Hello,
On Mon, Jun 07, 2010 at 01:36:31PM +0000, Andy Smith wrote:
I now have a solution for serving high-quality entropy
to BitFolk
virtual machines, so if you feel you don't have as much entropy as
you need then it would be great if you would try out using my (free)
entropy service.
As I thought might happen sooner or later, I have received some
criticism that "using random over urandom (and adding reliance on an
external proprietary black box you bought on the internet for $30 on
a site designed to appeal to paranoid people) is a poor engineering
tradeoff." [1]
so I would just like to clarify some things in case anyone believes
that I have been suggesting that you all need the whizz bang Entropy
Key to carry on your Internet existences:
- I personally haven't encountered any problems with my entropy
being exhausted, I have only received complaints of this from
other customers. I would expect few people to have a problem, and
those who do will probably find it revolves around gnutls (which
is becoming popular as an OpenSSL replacement in things like Exim
and gnupg since OpenSSL has license linking issues).
- If it were just me experiencing this problem, I would likely run
rngtest on my /dev/urandom to satisfy myself that it could supply
me with a sufficient amount of entropy that it considers to be
high enough quality. Once it did (and I would expect it to), I'd
symlink urandom to random.

## Tasks to perform
(a) Repeat the passage of the BitFolk entropy message between "As I thought" and "license linking issues).", inclusive.
(b) Carry on the BitFolk entropy message from where it stops.

## Excerpted data

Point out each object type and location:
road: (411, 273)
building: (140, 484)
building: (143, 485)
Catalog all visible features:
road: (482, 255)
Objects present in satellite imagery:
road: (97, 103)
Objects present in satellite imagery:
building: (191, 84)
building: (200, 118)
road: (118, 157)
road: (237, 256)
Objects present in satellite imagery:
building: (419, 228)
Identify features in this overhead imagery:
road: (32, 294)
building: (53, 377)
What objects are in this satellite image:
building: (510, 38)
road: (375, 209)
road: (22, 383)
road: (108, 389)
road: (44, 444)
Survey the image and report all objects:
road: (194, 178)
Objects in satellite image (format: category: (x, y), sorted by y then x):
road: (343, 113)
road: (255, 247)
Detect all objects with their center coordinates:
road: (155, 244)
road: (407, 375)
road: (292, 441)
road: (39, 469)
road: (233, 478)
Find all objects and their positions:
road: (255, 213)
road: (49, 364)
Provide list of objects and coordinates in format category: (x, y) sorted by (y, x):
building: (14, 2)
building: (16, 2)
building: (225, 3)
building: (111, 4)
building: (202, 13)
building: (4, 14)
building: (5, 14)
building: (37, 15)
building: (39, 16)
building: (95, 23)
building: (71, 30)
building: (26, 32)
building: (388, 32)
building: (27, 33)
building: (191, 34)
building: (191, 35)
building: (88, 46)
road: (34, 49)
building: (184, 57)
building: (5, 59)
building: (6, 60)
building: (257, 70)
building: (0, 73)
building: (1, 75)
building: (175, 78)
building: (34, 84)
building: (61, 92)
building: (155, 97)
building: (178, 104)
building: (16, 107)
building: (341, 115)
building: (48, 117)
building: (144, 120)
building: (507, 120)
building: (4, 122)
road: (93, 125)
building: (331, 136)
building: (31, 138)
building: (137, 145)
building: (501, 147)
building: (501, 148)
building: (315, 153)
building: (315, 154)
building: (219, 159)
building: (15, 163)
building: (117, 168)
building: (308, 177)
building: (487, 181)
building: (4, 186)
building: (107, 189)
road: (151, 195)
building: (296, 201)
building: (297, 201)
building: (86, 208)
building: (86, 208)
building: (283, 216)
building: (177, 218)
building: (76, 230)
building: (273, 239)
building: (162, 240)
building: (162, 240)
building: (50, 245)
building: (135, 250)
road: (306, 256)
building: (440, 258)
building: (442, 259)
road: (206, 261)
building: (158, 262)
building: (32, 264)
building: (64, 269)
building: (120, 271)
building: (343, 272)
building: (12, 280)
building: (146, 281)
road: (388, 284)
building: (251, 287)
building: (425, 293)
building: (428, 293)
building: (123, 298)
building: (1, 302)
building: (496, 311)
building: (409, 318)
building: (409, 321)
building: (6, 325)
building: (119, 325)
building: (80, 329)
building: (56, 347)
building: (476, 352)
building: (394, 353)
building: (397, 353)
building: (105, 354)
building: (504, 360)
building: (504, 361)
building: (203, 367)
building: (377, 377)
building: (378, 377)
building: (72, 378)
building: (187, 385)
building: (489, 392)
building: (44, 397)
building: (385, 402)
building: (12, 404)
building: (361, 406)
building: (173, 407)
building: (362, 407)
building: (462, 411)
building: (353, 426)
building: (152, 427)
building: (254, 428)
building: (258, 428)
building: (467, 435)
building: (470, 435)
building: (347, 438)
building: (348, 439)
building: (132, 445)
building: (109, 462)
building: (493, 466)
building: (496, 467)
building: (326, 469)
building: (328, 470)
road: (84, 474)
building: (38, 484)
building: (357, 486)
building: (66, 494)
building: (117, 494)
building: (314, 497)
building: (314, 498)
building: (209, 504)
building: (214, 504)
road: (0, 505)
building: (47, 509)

## Exercise responses
(a)
As I thought might happen sooner or later, I have received some
criticism that "using random over urandom (and adding reliance on an
external proprietary black box you bought on the internet for $30 on
a site designed to appeal to paranoid people) is a poor engineering
tradeoff." [1]
so I would just like to clarify some things in case anyone believes
that I have been suggesting that you all need the whizz bang Entropy
Key to carry on your Internet existences:
- I personally haven't encountered any problems with my entropy
being exhausted, I have only received complaints of this from
other customers. I would expect few people to have a problem, and
those who do will probably find it revolves around gnutls (which
is becoming popular as an OpenSSL replacement in things like Exim
and gnupg since OpenSSL has license linking issues).

(b)
- It's my *opinion* that Linux urandom would be good enough for
*me*, but not being an expert, and given that the authors of these
software packages disagree with that opinion, I will only ever
advise people to make their own judgement.
http://lwn.net/Articles/261091/ and
http://savannah.gnu.org/support/?106112 may be of interest.
- I did not intend to advise that Linux's /dev/urandom is inferior;
you must make your own judgement (if you even feel the need to
care). For those who *do* feel more comfortable going with the
judgement of the authors of gnutls and other packages that like to
use /dev/random a lot, you have an operational problem and this is
an interesting area of study for me. I have seized the opportunity
to offer a solution to your problem that my competitors have not.
Some will call you paranoid. It's your call.
Thank you and sorry to anyone who felt that I was pushing snake oil
or worse on them. Just interesting my self and trying to do
something different, whilst still being an honest bidnizzman. :)
I will clarify these things on the blog post tomorrow, and when I
eventually get around to documenting the entropy service it will
carry similar disclaimers. That won't be for a while because I need
to add resilience (another Entropy Key being plugged in tomorrow),
measure the limits, add monitoring, and run quality tests on the
entropy.
Cheers,
Andy
[1] This is not from a customer. They aren't on this list. Please
don't heckle them. :)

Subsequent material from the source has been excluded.